As a professor at Bergen Community College (BCC), Anne Maganzini
, Ph.D., TMC ’70, GSAS ’72 and ’75, has a lot of roles—and countless chances to help shape students’ lives.
“You have a lot of opportunities,” said Maganzini, who has served as a professor of psychology at the Paramus, N.J., school for 38 years and recently ended a stint as director of the college’s Honors Program. “Community colleges provide a gateway to more education.
They increase awareness of the importance of education. And there is also a big emphasis on what many schools refer to as lifelong learning.
“The ability to meet a lot of these different types of needs and come up with alternatives is one of the strengths of community colleges.”
And it’s one of the things that drew Maganzini to the job.
“Because of the state of the economy, we’ve seen a much bigger shift toward traditional college-aged students in the last couple of years,” said Maganzini. “I always tell my students, if you transfer to a four-year school, there’s not going to be an asterisk on your diploma that says ‘By the way, I did my first two years at Bergen Community College.’”
In recent years, community colleges have increased in popularity, both for traditional and nontraditional students. Today, the average age of a community college student is roughly the same as the average age of a student enrolled in four-year colleges or universities. What’s more, a 2011 College Decision Impact Survey, which asked 21,000 high school seniors about their college plans and priorities from 2009 to 2011, found that between 20 and 30 percent consider beginning their studies at a community or a two-year college before transferring to a four-year institution.
At the same time, many four-year institutions now have articulation agreements or joint programs with community colleges, where students can earn credits toward a bachelor’s degree.
This is even more common for students in honors programs, like Maganzini’s at BCC, which has recently expanded to include both general education honors courses and special classes, including the Psychology of Women, a recent class Maganzini offered her students.
Community colleges also challenge students through special programs, such as conferences specifically designed for students from two-year institutions, where they present papers—just as graduate students do at similar academic conferences.

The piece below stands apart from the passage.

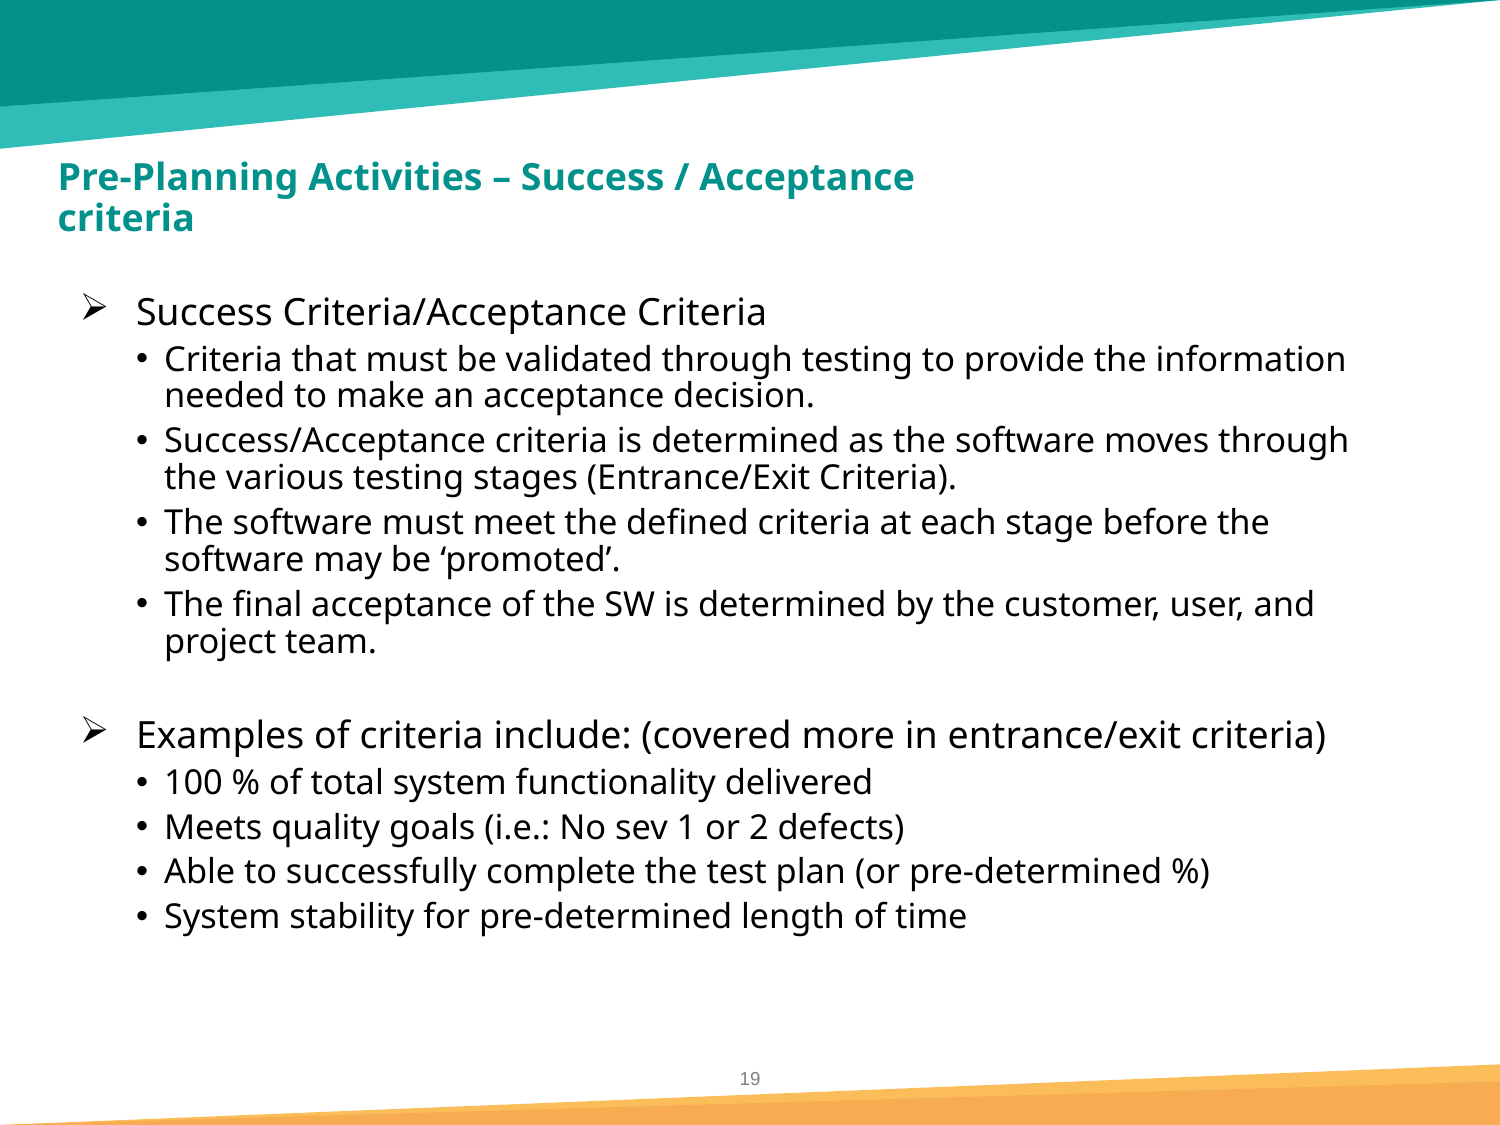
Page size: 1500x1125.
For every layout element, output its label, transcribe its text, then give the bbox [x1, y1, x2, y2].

title Pre-Planning Activities – Success / Acceptance criteria [42, 151, 1032, 212]
list Success Criteria/Acceptance Criteria Criteria that must be validated through testing to provide the information needed to make an acceptance decision. Success/Acceptance criteria is determined as the software moves through the various testing stages (Entrance/Exit Criteria). The software must meet the defined criteria at each stage before the software may be ‘promoted’. The final acceptance of the SW is determined by the customer, user, and project team. Examples of criteria include: (covered more in entrance/exit criteria) 100 % of total system functionality delivered Meets quality goals (i.e.: No sev 1 or 2 defects) Able to successfully complete the test plan (or pre-determined %) System stability for pre-determined length of time [65, 285, 1372, 1036]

Maganzini has supported several students through these programs. One of her students, who later enrolled at Fordham College at Lincoln Center, was chosen as a finalist for “Outstanding Presenter” at one such conference.
Though most students who participate in these programs are honors students, these opportunities are open to all.
“It’s a very positive experience for the students to go and do that,” Maganzini said. “It gives them a feel for what things might be like. And students often then go on not just to complete their bachelor’s degree, but it also gets them on the road to sometimes thinking about going on for a master’s or even a Ph.D.”
Maganzini began teaching at BCC while she was still completing her doctoral degree at Fordham. At the time, BCC featured only a few honors courses; it didn’t have an official honors program.
Though she always knew she wanted to teach, she didn’t realize she wanted to teach at the college-level until she took a pedagogy class at Fordham for nonclinical psychology students. Under the tutelage of William C. Bier, S.J., a former chair of the Department of Psychology at Fordham, she was able to teach a few undergraduate classes.
“The seminar with Father Bier had to be one of the all time best,” said Maganzini. “To this day I have never met another faculty member wherever I’ve gone who ever had anything like this course.”
Maganzini taught several classes at Fordham College at Rose Hill and Fordham School of Professional and Continuing Studies, formerly known as the College of Liberal Studies, before joining the faculty at BCC, where she also serves on the college’s Honors Committee and co-founded its Academic Advising Center. She is also a member of the recently renamed Judith K. Winn School of Honors Task Force.
“Fordham gave me a lot of opportunities to actually teach courses,” she said. “It was really a phenomenal experience.”
And now Maganzini gives her own students plenty of opportunities at BCC.
“There are a lot of other nontraditional educational opportunities at the community college level,” she said. “[The goal] is making people aware of what’s out there.”